A Florida jury on Wednesday ordered a 7-year-old girl who suffered second-degree burns after a Chicken McNugget fell on her thigh to award $800,000 in damages for causing pain and emotional distress.
The burns occurred in 2019 when she was four when she visited McDonald’s, and the lawsuit is a high-profile and successful lawsuit against a fast food chain by a woman who was burned by hot coffee more than 30 years ago. to be compared.
A Broward County jury ordered girl Olivia Caravallo to pay damages for pain, suffering and other emotional distress, according to court documents. She was sentenced to pay $400,000 for the pain she endured and another $400,000 for future suffering from her injury. The family’s lawyers were demanding $15 million.
The lawsuit, filed in state court by Olivia’s parents, Filana Holmes and Humberto Caraballo Estevez, against McDonald’s and Upchurch Foods, a franchise company in Tamarac, Fla., was filed in May. Another jury found both companies liable for failing to provide reasonable evidence. For example, there are instructions and warnings on the packaging about the injury hazards that can be caused by eating Chicken McNuggets with chicken whites.
As of Thursday, it was not clear whether lawyers for McDonald’s and Upchurch Foods would appeal the decision. Lawyers for McDonald’s declined to comment. Lawyers for Upchurch Foods did not respond to multiple requests for comment. Florida law allows 15 days to seek retrial and 30 days to appeal.
The family’s lead attorney, Jordan LeDavid, said the jury’s decision amounted to “full justice” for Olivia.
“Defendants have argued for years that we have no lawsuit and no liability,” LeDavid said. He added that the damages awarded far exceeded the $156,000 McDonald’s lawyers had proposed to the jury in his closing remarks.
In August 2019, Holmes ordered a six-piece Happy Meal of Chicken McNuggets for Olivia at a McDonald’s drive-thru in Tamarack, a city northwest of Fort Martin. Lauderdale, Florida. After handing the nugget to her daughter in the back seat, part of it fell onto Olivia’s lap, leaving a “deformation and scar” on her thigh, according to the first lawsuit.

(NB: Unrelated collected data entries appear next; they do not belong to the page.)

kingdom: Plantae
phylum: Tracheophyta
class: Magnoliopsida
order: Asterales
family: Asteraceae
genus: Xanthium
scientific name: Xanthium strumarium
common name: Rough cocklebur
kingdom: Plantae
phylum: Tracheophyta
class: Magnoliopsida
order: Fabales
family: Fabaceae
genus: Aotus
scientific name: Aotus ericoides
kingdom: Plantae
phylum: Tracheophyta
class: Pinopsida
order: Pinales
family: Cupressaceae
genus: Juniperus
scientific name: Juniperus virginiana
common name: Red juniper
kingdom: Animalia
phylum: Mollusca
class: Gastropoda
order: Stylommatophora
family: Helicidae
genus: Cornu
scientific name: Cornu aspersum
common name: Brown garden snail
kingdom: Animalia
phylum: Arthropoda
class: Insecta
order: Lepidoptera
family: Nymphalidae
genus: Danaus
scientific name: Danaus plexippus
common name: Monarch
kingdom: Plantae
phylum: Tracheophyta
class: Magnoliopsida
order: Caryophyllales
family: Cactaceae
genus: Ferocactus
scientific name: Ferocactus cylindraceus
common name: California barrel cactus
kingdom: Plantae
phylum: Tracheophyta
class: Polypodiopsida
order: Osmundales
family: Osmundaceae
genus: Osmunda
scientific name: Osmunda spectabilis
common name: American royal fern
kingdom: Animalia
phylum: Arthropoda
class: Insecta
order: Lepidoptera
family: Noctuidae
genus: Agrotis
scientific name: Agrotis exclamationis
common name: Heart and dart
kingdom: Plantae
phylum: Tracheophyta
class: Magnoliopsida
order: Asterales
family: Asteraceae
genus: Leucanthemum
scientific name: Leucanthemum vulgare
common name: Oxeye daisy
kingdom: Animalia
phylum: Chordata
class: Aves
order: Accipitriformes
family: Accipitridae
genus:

Holmes said in a phone interview Thursday that she was “satisfied with the verdict” and glad the jury considered her daughter’s distress.
“I just wanted to hear Olivia’s voice,” Holmes said.
The court will oversee the disbursement of funds awarded to the child, possibly through a court-appointed guardian who will propose how the funds will be distributed, Ledavid said. He added that the funds would likely remain in an investment account until Olivia reached adulthood.
The lawsuit was compared to a high-profile lawsuit, also involving McDonald’s, by a woman who was burned by fast-food coffee. In 1992, 79-year-old Stella Liebeck spilled her morning beer on her lap at a McDonald’s drive-thru in Albuquerque and suffered severe burns.
Liebeck’s lawsuit was initially awarded $2.9 million in damages. Ryan Caro, a tort law professor at the University of Washington School of Law, said the McDonald’s case had become synonymous with litigation overreach.
Professor Caro said the hot coffee lawsuit was comparable to a typical tort law lawsuit, as court proceedings revealed that the company had typically served its coffee at 180 to 190 degrees, making public debate less likely. said there were more benefits than allowed. Plaintiffs were held partially responsible by the jury, but still had some success in changing the sprawling giant’s practices, he said. A judge then reduced Riebeck’s award to about $640,000, adding that he found that to be a more commensurate figure.
LeDavid acknowledged that the two McDonald’s incidents appeared similar at first glance, including burns to customers, burns and large payments from McDonald’s. But things were different, he said. Critics of Mr. Liebeck said Mr. Liebeck should have known the coffee was hot. But it was hard to find fault with Olivia, a 4-year-old girl who couldn’t anticipate how spicy the Chicken McNuggets would be.
“This is not the infamous hot coffee case.
Since the 1992 incident, McDonald’s and many other coffee shops have resorted to large labels on their products with more direct warnings.
McDonald’s currently does not provide warning labels when it comes to Chicken McNuggets.
Holmes hopes so. “Hopefully, McDonald’s will change their Happy Meal boxes now to add labels or warnings to indicate that the food inside came from the fryer.”